**Exercise**
For the listing below, give the count of lines containing the string "shadow" and nothing else.

= = =

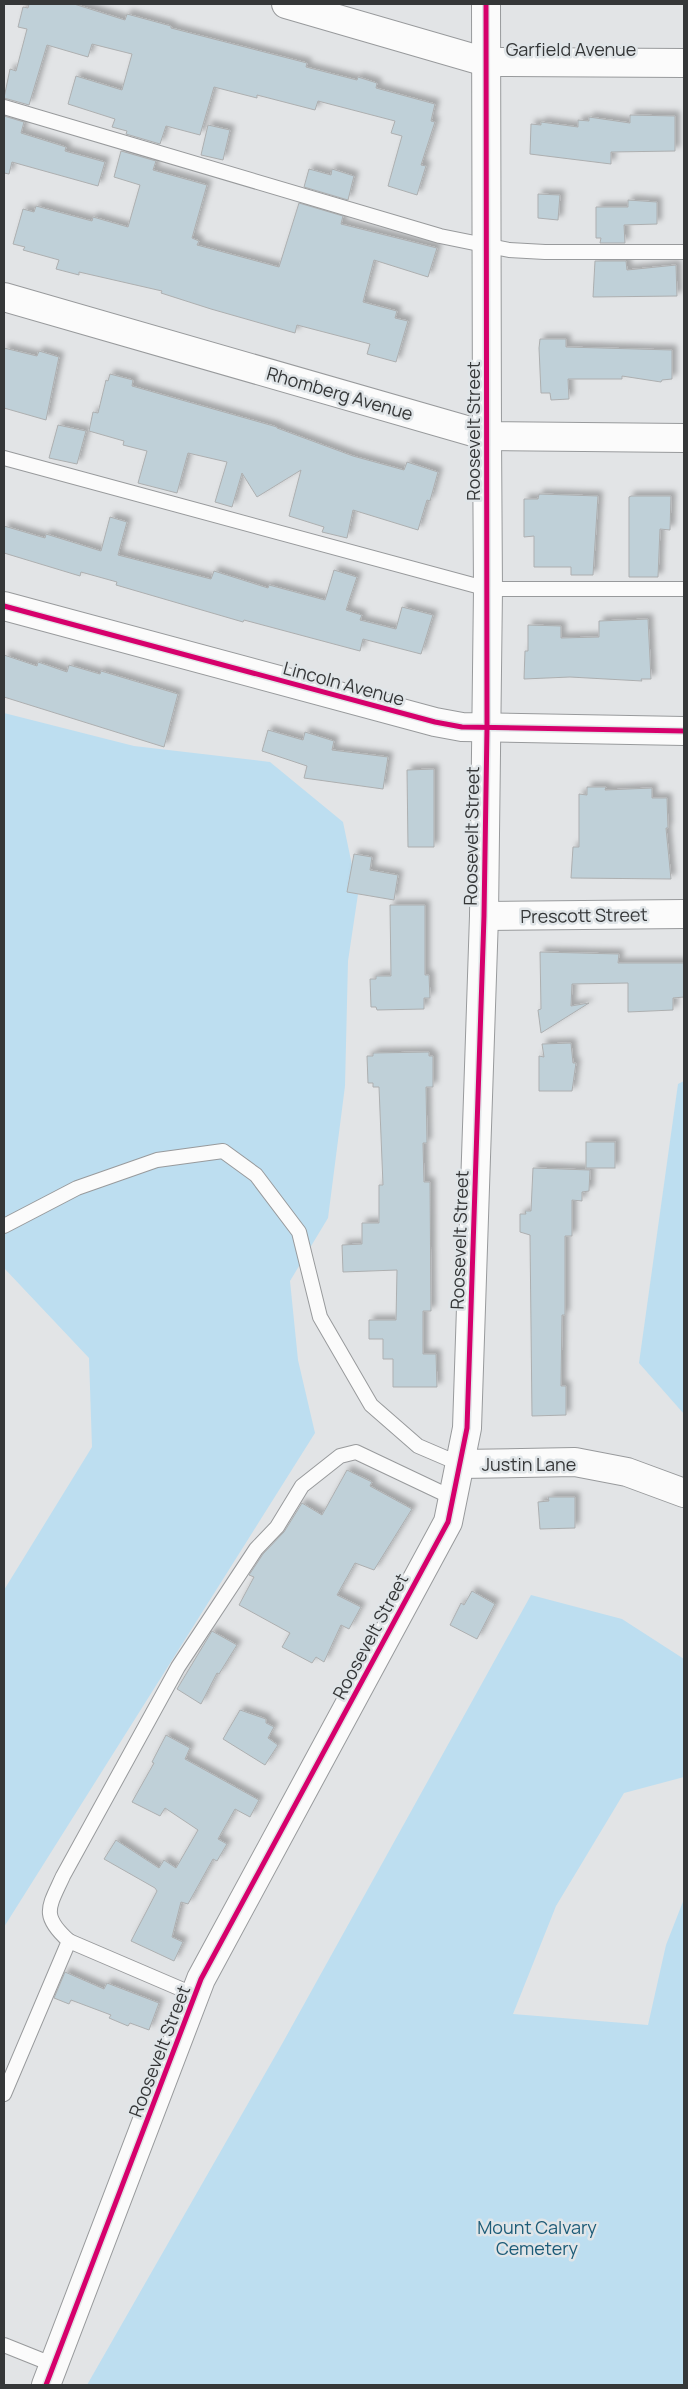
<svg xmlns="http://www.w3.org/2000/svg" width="688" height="2389" font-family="Manrope,sans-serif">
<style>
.green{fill:#bddef0}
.building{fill:#bfd0d8;stroke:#adafb0;filter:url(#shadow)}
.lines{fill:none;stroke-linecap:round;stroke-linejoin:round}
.lane-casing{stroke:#989a9c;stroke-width:16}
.street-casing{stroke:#989a9c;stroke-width:30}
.secondary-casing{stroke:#989a9c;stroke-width:30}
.lane{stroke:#fbfbfb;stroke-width:14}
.street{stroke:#fbfbfb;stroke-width:28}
.secondary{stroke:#fbfbfb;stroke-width:28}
.cycleway-casing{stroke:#e0e5e8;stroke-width:8}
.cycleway{stroke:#d6006c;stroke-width:5}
.labels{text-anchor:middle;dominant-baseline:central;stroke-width:5;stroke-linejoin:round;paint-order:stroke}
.street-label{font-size:18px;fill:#353738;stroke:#e0e5e8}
.park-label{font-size:18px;fill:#1d5c78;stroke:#e0e5e8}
</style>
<defs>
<filter id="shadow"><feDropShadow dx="4.5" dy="-4.5" stdDeviation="2.5" flood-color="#0004"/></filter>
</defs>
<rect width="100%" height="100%" fill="#e2e4e6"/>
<!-- green -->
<g class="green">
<polygon points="4,713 134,746 270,762 343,822 358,894 348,961 345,1086 328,1218 290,1281 298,1360 315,1433 4,1927 4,1590 92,1447 89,1358 4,1268"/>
<polygon points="684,1081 684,1414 639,1363 678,1084"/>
<polygon points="531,1595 622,1619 684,1659 684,1777 624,1793 556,1906 513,2014 648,2025 666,1945 684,1899 684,2385 87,2385 282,2044"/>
</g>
<!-- building -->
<g class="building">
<polygon points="29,4 74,4 125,20 127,14 171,26 171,28 307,63 306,67 357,80 358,77 377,83 376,88 435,104 431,121 435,122 421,165 426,166 417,195 388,186 402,136 391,133 395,121 318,101 315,110 257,95 257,98 214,87 200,135 166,126 160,144 126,134 127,131 112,127 115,119 68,104 76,76 122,90 132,54 92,44 88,57 47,45 29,105 4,98 10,69 16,71 27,29 18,27 23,7 28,8"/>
<polygon points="630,115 675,116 675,151 611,152 611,164 530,154 531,124 541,125 541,122 578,127 578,120 589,121 589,117 630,123"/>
<polygon points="4,116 24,122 21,133 66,147 65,151 105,162 98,186 12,162 9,174 4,173"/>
<polygon points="208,125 230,130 223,160 201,155"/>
<polygon points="121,151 156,161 153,170 207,185 192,238 199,241 197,245 279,267 299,203 343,216 341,224 437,248 428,277 374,260 363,302 397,311 395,318 408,321 396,362 367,354 370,344 297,325 295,333 211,309 161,293 162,291 79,272 79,275 56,269 59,260 23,250 25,247 13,244 23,209 34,212 36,206 92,221 93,217 128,227 140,185 114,177"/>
<polygon points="309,169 331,175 332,169 354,176 348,200 304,187"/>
<polygon points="538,194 560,195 558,220 538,218"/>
<polygon points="628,200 657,202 657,224 624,225 625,243 600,243 601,238 596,238 596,207 628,207"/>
<polygon points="595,261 626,261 627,270 676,265 677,296 593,297"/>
<polygon points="540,339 566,339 566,347 672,350 672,379 662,380 661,382 622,376 622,379 568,379 569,399 551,400 550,393 541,393 539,348"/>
<polygon points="4,348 37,356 39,351 59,357 46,420 4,408"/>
<polygon points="110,374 133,380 132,386 277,427 277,428 353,456 404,470 407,462 438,472 430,501 427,500 418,530 353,510 347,538 322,532 324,527 289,516 301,470 257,497 242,473 232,507 215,502 227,462 188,453 177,493 138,483 147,451 123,445 124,441 89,431 93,412 98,413 106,380 108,381"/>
<polygon points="58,425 86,431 77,464 49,458"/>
<polygon points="539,494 598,496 593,575 571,575 571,567 534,567 534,536 524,537 524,499 538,499"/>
<polygon points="631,496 671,496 670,530 660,529 658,577 629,577 629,497"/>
<polygon points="110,517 127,522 118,555 211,579 214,571 268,588 269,585 325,600 334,570 357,577 346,610 362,615 360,620 396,629 402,607 433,615 421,654 363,639 360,651 244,620 243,622 116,585 117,582 81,572 80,576 4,553 4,526 45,538 46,534 101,551"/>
<polygon points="648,619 651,679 641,679 642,681 570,677 524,679 525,651 528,651 528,625 561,626 561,638 599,637 599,621"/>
<polygon points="4,655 37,666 38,662 67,672 69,665 100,674 101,671 178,694 164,747 4,697"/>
<polygon points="268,730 303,740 305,732 334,741 332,750 388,757 383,789 304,778 307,766 262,751"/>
<polygon points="434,769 434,847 408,847 407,770"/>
<polygon points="587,787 606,787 605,790 652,788 652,798 667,798 668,828 666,828 671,879 571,878 573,847 579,847 579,794 587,795"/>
<polygon points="354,854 372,857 370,870 398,875 394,900 347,892"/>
<polygon points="390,905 425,905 425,975 429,975 430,998 424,998 424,1009 377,1010 376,1007 371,1007 370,979 376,979 376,976 391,976"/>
<polygon points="540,952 619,954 618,963 684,963 684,997 673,998 673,1010 628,1012 628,983 572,984 571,1006 589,1003 541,1033 538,1010 541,1009"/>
<polygon points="571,1043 573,1063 576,1063 572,1091 539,1091 539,1056 544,1057 542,1044"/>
<polygon points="429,1052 429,1056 433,1056 433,1087 426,1087 427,1143 423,1143 424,1182 430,1182 431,1311 423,1311 423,1354 436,1354 437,1387 393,1387 393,1359 383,1359 383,1339 369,1339 369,1320 396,1320 397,1270 343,1272 342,1245 362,1244 362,1223 379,1223 379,1185 383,1185 379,1087 373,1087 373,1083 368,1083 367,1056 373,1056 373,1053"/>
<rect x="586" y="1142" width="29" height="26"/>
<polygon points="533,1168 590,1170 589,1191 582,1192 582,1201 572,1200 572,1236 565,1236 565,1315 562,1315 561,1386 566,1386 566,1415 532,1416 530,1235 520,1232 520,1214 526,1214 525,1211 531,1211"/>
<polygon points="347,1470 372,1482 370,1486 412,1509 374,1570 355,1563 337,1595 361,1607 349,1629 341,1625 324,1662 316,1657 312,1663 282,1647 290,1633 239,1605 254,1577 249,1575 263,1554 284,1532 302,1503 322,1515"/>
<polygon points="548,1497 575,1497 575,1528 540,1529 538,1502 549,1501"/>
<polygon points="472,1591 495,1604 477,1639 450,1625 461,1603 464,1605"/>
<polygon points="212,1631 237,1645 219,1674 217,1673 201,1704 177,1689"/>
<polygon points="240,1710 266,1719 266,1723 274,1727 268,1738 278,1745 265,1765 223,1739"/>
<polygon points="166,1735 190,1748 185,1759 259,1800 250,1817 235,1809 218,1839 227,1844 217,1861 213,1859 188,1904 181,1902 172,1937 183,1942 174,1961 131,1941 157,1891 155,1888 104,1859 116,1840 159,1868 164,1860 176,1868 198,1830 165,1808 160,1816 132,1802 154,1763 152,1762"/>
<polygon points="65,1972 104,1989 107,1983 159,2003 149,2030 130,2023 128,2026 109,2018 111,2015 71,2000 69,2004 54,1998"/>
</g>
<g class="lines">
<defs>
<g id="lane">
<polyline points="4,107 440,236 509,250 545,252 684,252"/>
<polyline points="4,458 488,589 684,589"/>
<polyline points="4,1226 77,1188 157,1160 223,1151 256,1175 299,1232 320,1317 371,1405 418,1446 460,1464"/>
<polyline points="69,1941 195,1995"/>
<path d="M 4,2094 L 69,1941 C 40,1915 49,1907 63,1876 L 178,1667 L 256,1549 L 277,1527 L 302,1486 L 340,1456 L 356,1452 L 453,1498"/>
<polyline points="4,2345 54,2365"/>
</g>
<g id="street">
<polyline points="286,4 486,62 684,63"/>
<polyline points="486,4 487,436"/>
<polyline points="4,606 435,722 462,727 684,731"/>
<polyline points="484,916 684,914"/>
<polyline points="460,1464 575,1462 627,1472 684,1493"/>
</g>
<g id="secondary">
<polyline points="4,297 487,436 684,438"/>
<polyline points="46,2385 201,1979 448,1522 467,1428 484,916 488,589 487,436"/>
</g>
</defs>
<!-- lane casing -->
<use href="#lane" class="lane-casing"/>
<!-- street casing -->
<use href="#street" class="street-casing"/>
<!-- secondary casing -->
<use href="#secondary" class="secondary-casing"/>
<!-- lane -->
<use href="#lane" class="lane"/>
<!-- street -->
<use href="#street" class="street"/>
<!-- secondary -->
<use href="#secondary" class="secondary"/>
<defs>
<g id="cycleway">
<polyline points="4,606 435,722 462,727 684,731"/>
<polyline points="46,2385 201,1979 448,1522 467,1428 484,916 487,728 486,4"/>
</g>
</defs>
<!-- cycleway casing -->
<use href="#cycleway" class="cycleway-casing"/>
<!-- cycleway -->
<use href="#cycleway" class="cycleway"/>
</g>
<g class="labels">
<!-- street labels -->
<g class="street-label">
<text x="571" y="49">Garfield Avenue</text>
<text transform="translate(340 393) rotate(16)">Rhomberg Avenue</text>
<text transform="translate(473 431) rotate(-90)">Roosevelt Street</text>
<text transform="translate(344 683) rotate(15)">Lincoln Avenue</text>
<text transform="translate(471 836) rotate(-89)">Roosevelt Street</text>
<text transform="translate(584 915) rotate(-1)">Prescott Street</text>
<text transform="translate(459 1240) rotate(-88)">Roosevelt Street</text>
<text x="529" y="1464">Justin Lane</text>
<text transform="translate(370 1636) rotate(-62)">Roosevelt Street</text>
<text transform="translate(159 2051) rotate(-69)">Roosevelt Street</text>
</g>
<!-- park labels -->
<g class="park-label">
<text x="537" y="2227">Mount Calvary<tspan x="537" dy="21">Cemetery</tspan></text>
</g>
</g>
<!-- border -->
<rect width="688" height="2389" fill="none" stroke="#353738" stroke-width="10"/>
</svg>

= = =

**Completed task**
2